El inminente diálogo entre el presidente Martín Vizcarra y el titular del Congreso Pedro Olaechea, nos sugiere la necesidad de identificar su sentido último, el de alcanzar un consenso razonado que ponga fin al encarnizado enfrentamiento entre poderes públicos.
Jürguen Habermas, considerado el filósofo vivo más importante de nuestro tiempo, afirma que la razón humana es “dialógica” y no “monológica”, pues solo a través del diálogo y la argumentación las personas pueden aproximarse a lo que es práctica y moralmente correcto. Ello puede decidirse mediante razones hasta constituirse en una convicción conjunta, sobre la que se establece el consenso.
La cuestión fundamental es garantizar la participación en el proceso de todos los actores legítimos, presumiendo la reciprocidad y el mutuo reconocimiento entre estos. Ello supone la disposición a escuchar los argumentos del interlocutor y a atenerse a ellos si son superiores a los propios.
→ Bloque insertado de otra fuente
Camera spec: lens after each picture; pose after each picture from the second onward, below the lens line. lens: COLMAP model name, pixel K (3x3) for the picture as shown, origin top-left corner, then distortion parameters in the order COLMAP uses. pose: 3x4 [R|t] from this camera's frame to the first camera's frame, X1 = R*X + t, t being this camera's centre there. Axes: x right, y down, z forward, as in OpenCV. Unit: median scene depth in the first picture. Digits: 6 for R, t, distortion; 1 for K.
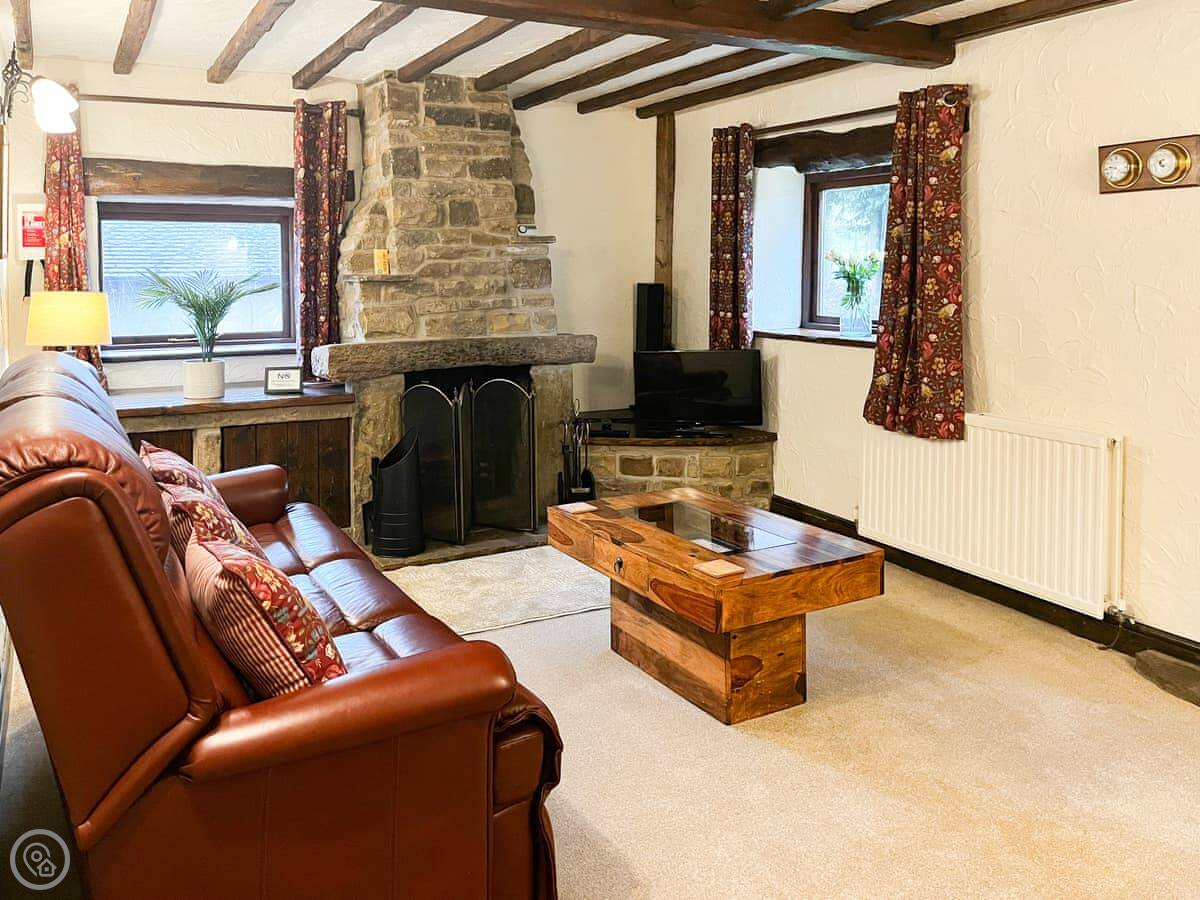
lens RADIAL K [[975.6, 0, 603.1], [0, 975.6, 386.2], [0, 0, 1]] dist [0.046861, -0.049406]
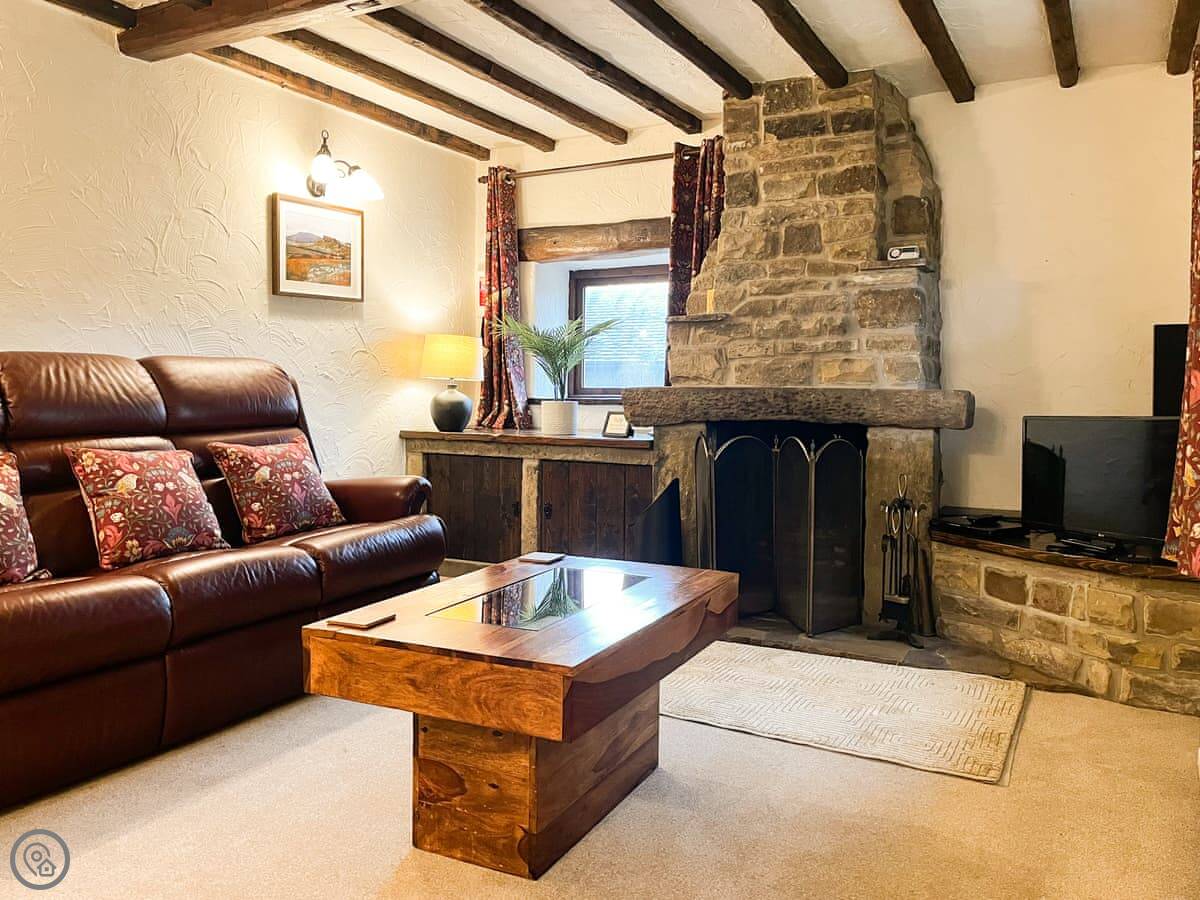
lens RADIAL K [[978.7, 0, 600.0], [0, 978.7, 450.0], [0, 0, 1]] dist [0.107478, -0.221431]
pose [[0.530325, 0.059110, -0.845731, 0.492361], [-0.110654, 0.993859, 0.000077, 0.021163], [0.840542, 0.093543, 0.533609, 0.424186]]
Los participantes en el diálogo aceptan así un conjunto de reglas: la argumentación debe ser lógica y coherente; ella será un procedimiento para la búsqueda cooperativa de lo que es correcto hacer en beneficio de todos, y no para persuadir a otros de posiciones irreductibles; los interlocutores deben alcanzar acuerdos basados en el mejor argumento.
De esta forma, la corrección de una decisión común no resulta de un pacto de intereses individuales o grupales, sino de una voluntad unánime, porque satisface los intereses de todos. Desde esta perspectiva se distingue “diálogo” de “negociación” y “acuerdo” de “pacto”. Las negociaciones y los pactos son estratégicos, a diferencia de los diálogos y acuerdos, que no buscan satisfacer el propio beneficio, sino el interés general. El interés superior del conjunto puede explicar la cesión de las propias posiciones y, al mismo tiempo, la convicción de que con ello los propios intereses están bien resguardados.
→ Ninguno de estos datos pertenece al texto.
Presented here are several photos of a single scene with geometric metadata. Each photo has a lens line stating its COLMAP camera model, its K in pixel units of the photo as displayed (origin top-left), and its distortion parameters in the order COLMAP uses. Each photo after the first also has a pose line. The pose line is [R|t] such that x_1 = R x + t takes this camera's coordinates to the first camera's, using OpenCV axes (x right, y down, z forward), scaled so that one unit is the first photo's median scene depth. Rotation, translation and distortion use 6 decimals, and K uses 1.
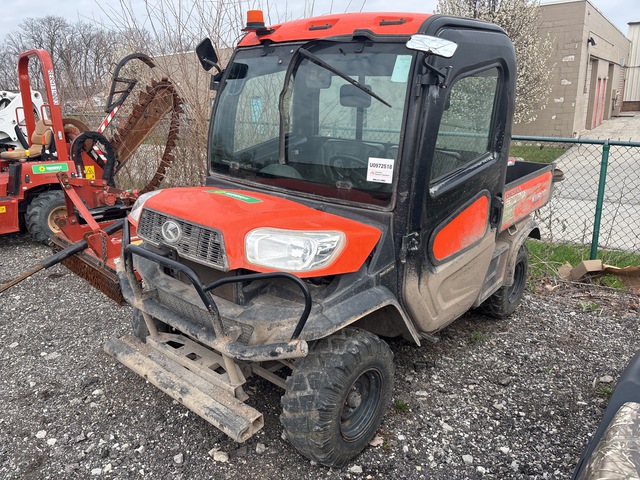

Bajo este marco, debe atenderse a las voces de diferentes sectores de la ciudadanía, que claman por compromisos concretos en contra de la corrupción. Debe escucharse también la voz del mundo de la empresa, que exige garantías de estabilidad. Debe también considerarse las expectativas sociales de los sectores más vulnerables, que se agotan en la espera. Un marco apropiado para un diálogo de esta naturaleza trasciende el espacio limitado del encuentro entre los presidentes de dos poderes públicos. El Acuerdo Nacional podría ser un escenario más adecuado y de mayor aliento.
Pero algunas premisas básicas son insoslayables: debe cesar ya el blindaje del Congreso a toda clase de personajes vinculados a hechos delictivos y deben varios de sus miembros declinar en sus pretensiones de inmunidad. Debe concluirse la reforma política propuesta por el Ejecutivo, para revertir el deterioro terminal de nuestra clase dirigente. Y deben ambos poderes ofrecer garantías de estabilidad y de eficiencia en sus ámbitos de actuación. Sin esas condiciones no cabe más camino que apelar a la suprema decisión del pueblo.
¿Es ilusoria la búsqueda del consenso bajo las premisas propuestas? Muy probablemente. La política suele estar hecha de zancadillas y mezquindades, pero puede ser también la forma más alta de caridad, después de la religión, como enseñaba Pío XI hace más de 90 años.